I have the following queries hitting the database during normal operation:

Auth-Request:
    authorize_check_query  - select from stored procedure with multiple joins 
and selects
   authorize_reply_query  - select from stored procedure with multiple joins 
and selects
   authorize_group_check_query - default FR select which includes join
   authorize_group_reply_query - default FR select which includes join
   authenticate_query - never gets hit in my setup...
   duplicate_session_killer - single select from radacct
   sqlippool_dynamic - modified default FR select
   sqlippool_static - modified default FR select
   group_membership_query - default FR select
   postauth_query - default FR insert

Now, this chunk of queries happens for EVERY auth packet. At the same time, 
on other threads you could have multiple Accounting start, update or stop 
packets which are poking new data into both the radacct table as well as the 
sqlippool tables slowing things down by locking bits of those tables and 
doing index updates...

One possible optimisation I could make it to have my duplicate_session_killer 
use data from the sqlippool tables (which are fixed in length and therefore 
should be faster to update indexes) than radacct. I need t benchmark this 
though, and haven't seen the need yet to break a working system.

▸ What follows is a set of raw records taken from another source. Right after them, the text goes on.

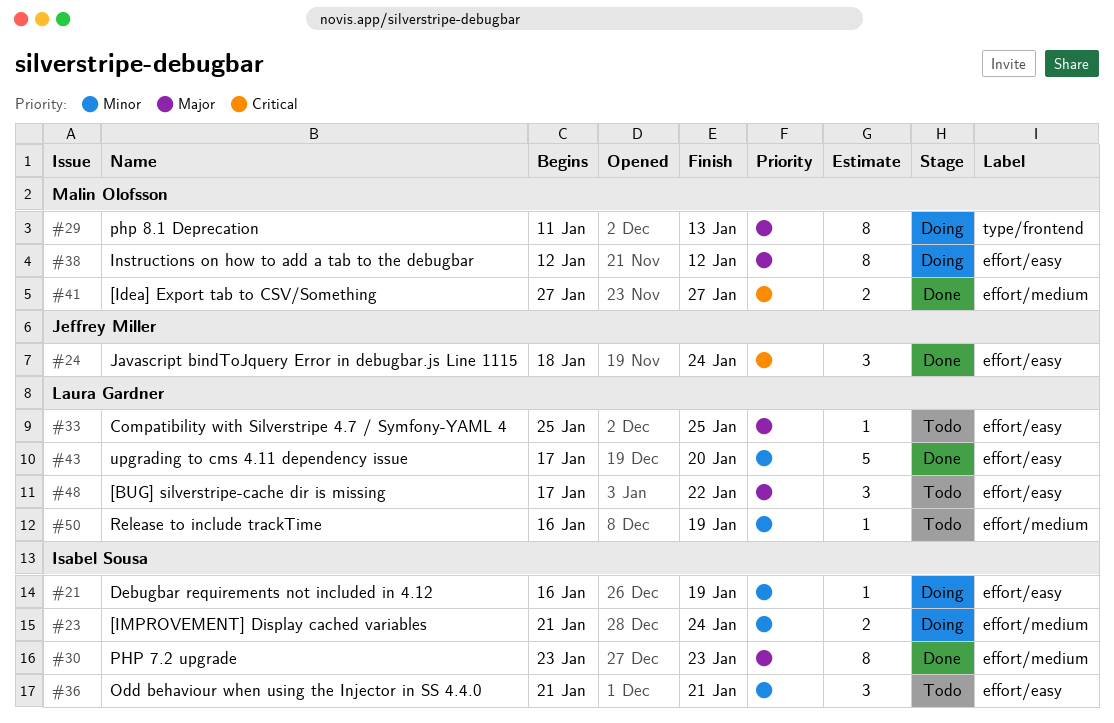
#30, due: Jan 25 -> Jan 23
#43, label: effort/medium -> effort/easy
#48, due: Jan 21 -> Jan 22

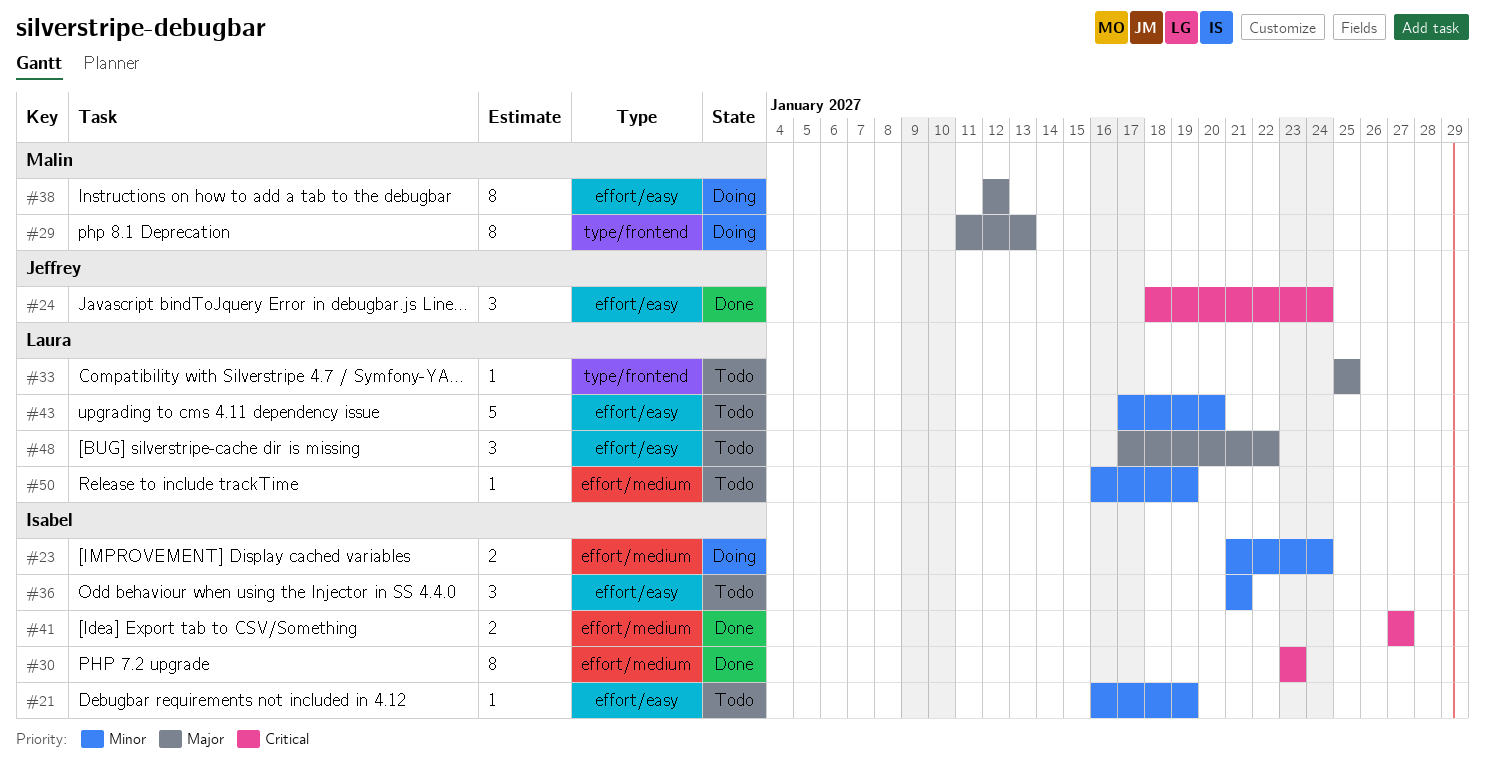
#21, status: Doing -> Todo
#30, priority: Major -> Critical
#33, label: effort/easy -> type/frontend
#41, owner: Malin Olofsson -> Isabel Sousa
#43, status: Done -> Todo

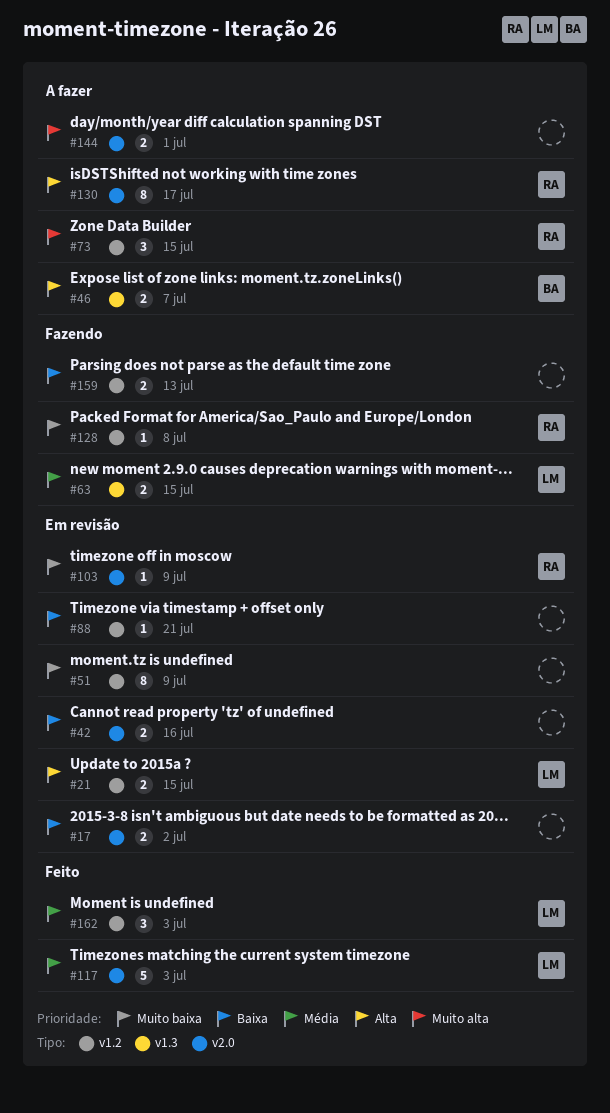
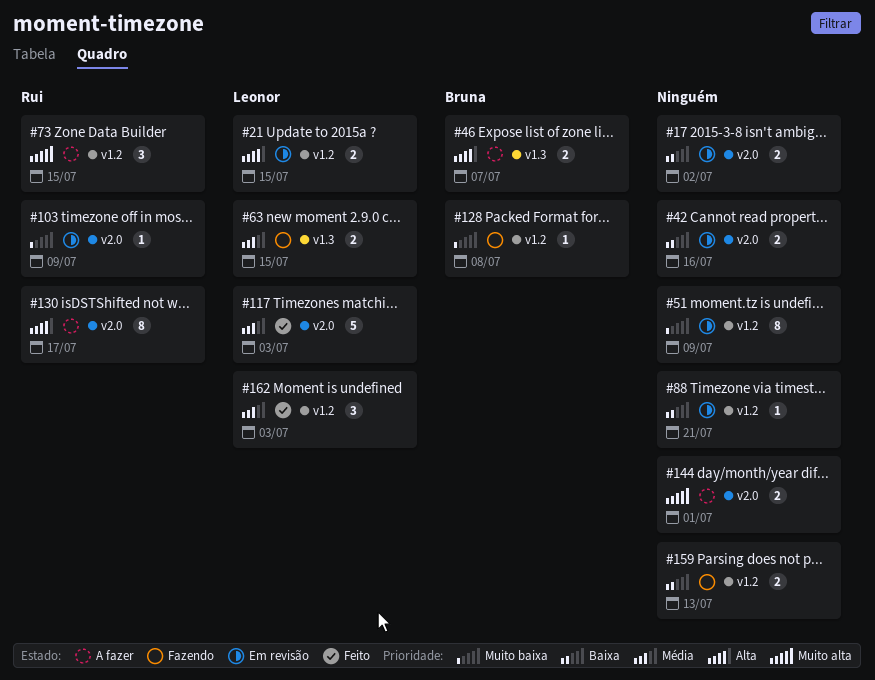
#128, owner: Rui -> Bruna

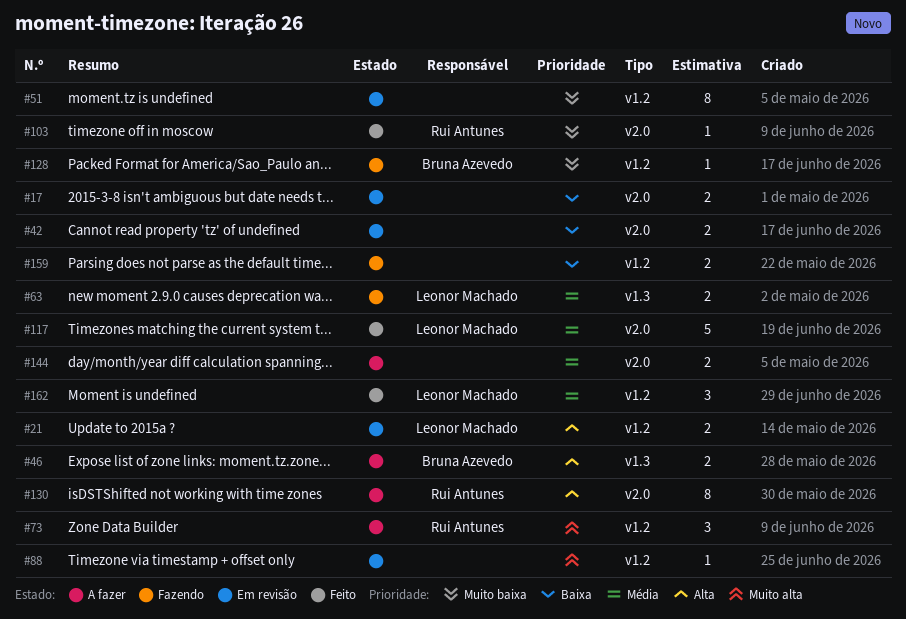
#88, priority: Baixa -> Muito alta
#103, status: Em revisão -> Feito
#144, priority: Muito alta -> Média

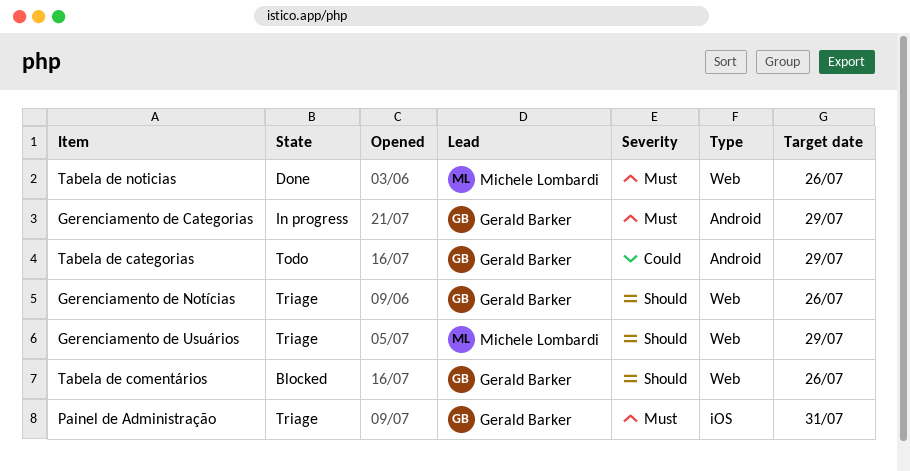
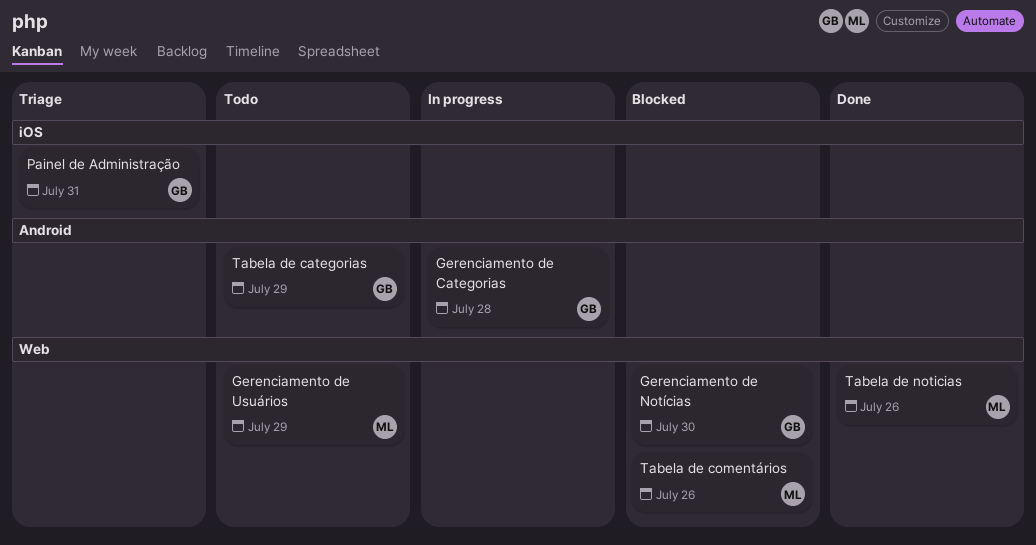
Gerenciamento de Categorias, due: Jul 29 -> Jul 28
Gerenciamento de Notícias, status: Triage -> Blocked
Gerenciamento de Notícias, due: Jul 26 -> Jul 30
Gerenciamento de Usuários, status: Triage -> Todo
Tabela de comentários, owner: Gerald Barker -> Michele Lombardi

My current config uses 2 separate sql modules, one for auth queries and one 
for acct. Both hit the same database. This ensures that auth can never 
overwhelm acct and visa versa.. (Maybe some of your new changes will make 
this redundant but it certainly improved things when I did it 6 months ago)

Now, whileever you have a relatively even mix of radius packets, spread apart 
in time everythings works well. (As I said my DB has a 15min load average of 
0.12 and in normal operation never goes over 0.3)

However when you have a single thread poking accounting data into the system 
at full speed things start to break down. A single thread can push data into 
the radacct table at > 1000 records per second, which pegs the hard disks 
(and works the CPU pretty well also) making the DB spend all its time 
updating indexes (as well as writing to disk of course). 
This works slows down the multi-query auth process to the point where it can 
start to internally time out, and certainly replies late to the NAS.

So, again.. Having the detail reader not inject packets back into the system 
unless there is > X threads free is a good idea, but I still think that that 
reader needs a configurable delay in between each packet that it injects...

Its no the lack of threads thats the issue (although that IS an issue), its 
the amount of load one dedicated thread can create...

Cheers
-- 

Peter Nixon
http://www.peternixon.net/
PGP Key: http://www.peternixon.net/public.asc